» **EXERCISE PROMPT**: What is needed is an exact copy of the records below, without the pictures.

Records excerpted from a collection
□ □ □ □ □

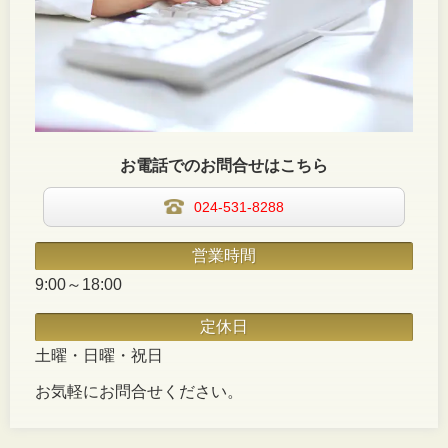
お電話でのお問合せはこちら
024-531-8288
営業時間
9:00～18:00
定休日
土曜・日曜・祝日
お気軽にお問合せください。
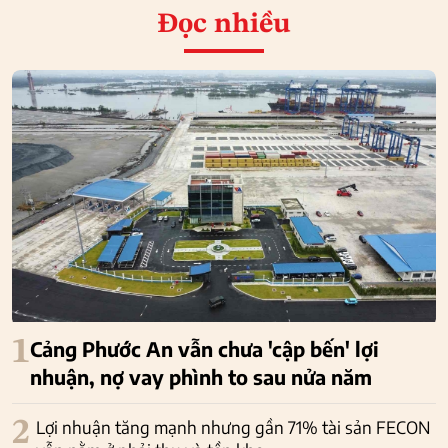
Đọc nhiều
1
Cảng Phước An vẫn chưa 'cập bến' lợi
nhuận, nợ vay phình to sau nửa năm
2
Lợi nhuận tăng mạnh nhưng gần 71% tài sản FECON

□ □ □ □ □

» **RESPONSE AREA**:
お電話でのお問合せはこちら
024-531-8288
営業時間
9:00～18:00
定休日
土曜・日曜・祝日
お気軽にお問合せください。
Đọc nhiều
1
Cảng Phước An vẫn chưa 'cập bến' lợi
nhuận, nợ vay phình to sau nửa năm
2
Lợi nhuận tăng mạnh nhưng gần 71% tài sản FECON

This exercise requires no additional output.